--- To do ---
Please find the line that holds "Table 5. Results" below and reproduce it, along with every line after it through the end, exactly and without pictures.

--- Recorded data ---
####

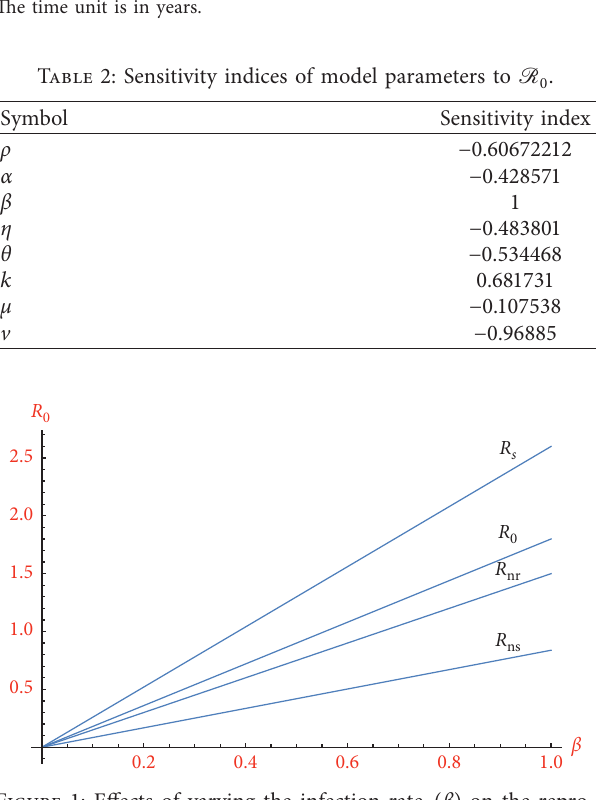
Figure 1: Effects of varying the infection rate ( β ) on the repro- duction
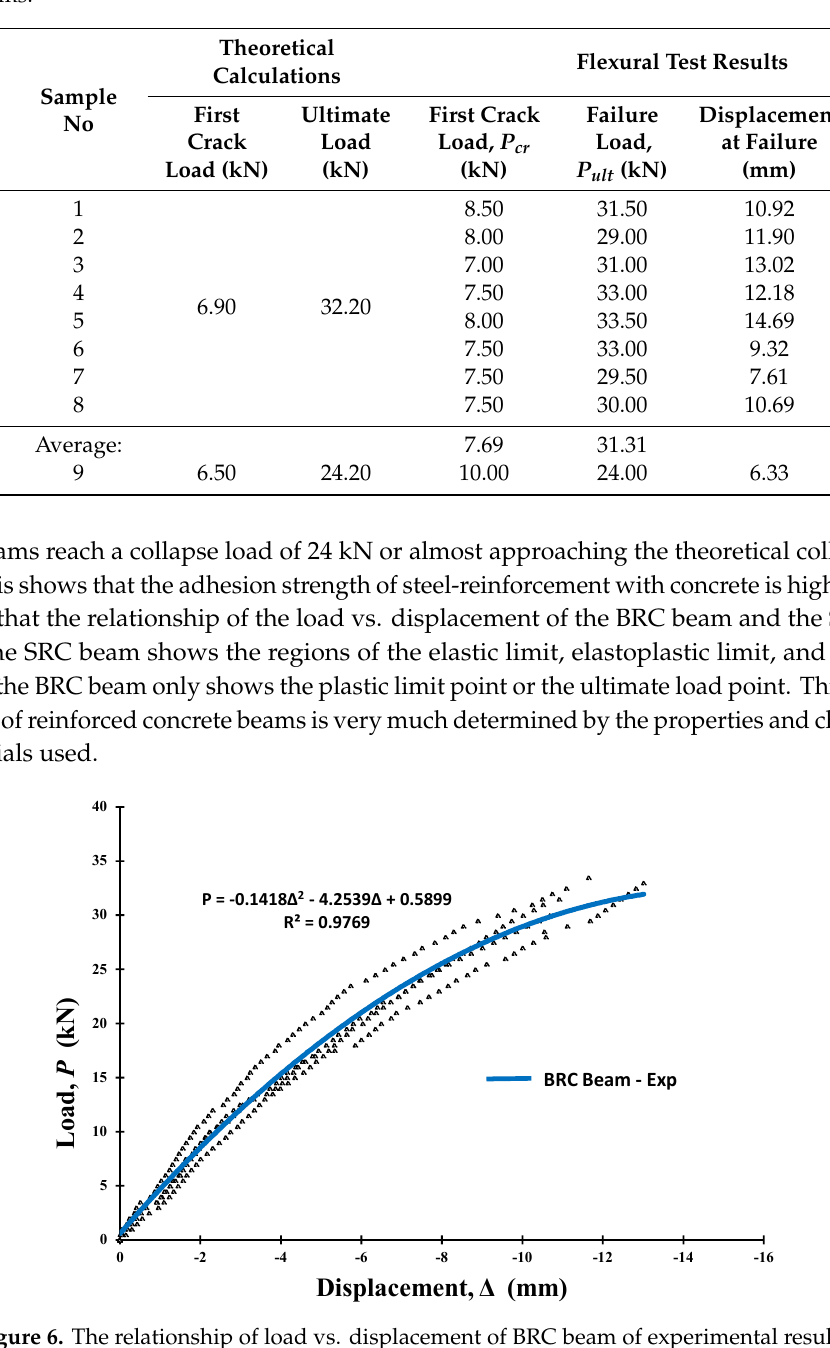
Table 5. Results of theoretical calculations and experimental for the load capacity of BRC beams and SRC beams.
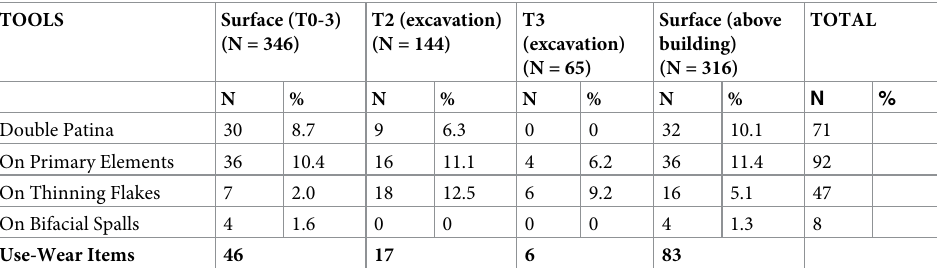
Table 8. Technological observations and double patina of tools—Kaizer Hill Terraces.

####

--- Worked solution ---
Table 5. Results of theoretical calculations and experimental for the load capacity of BRC beams and SRC beams.
Table 8. Technological observations and double patina of tools—Kaizer Hill Terraces.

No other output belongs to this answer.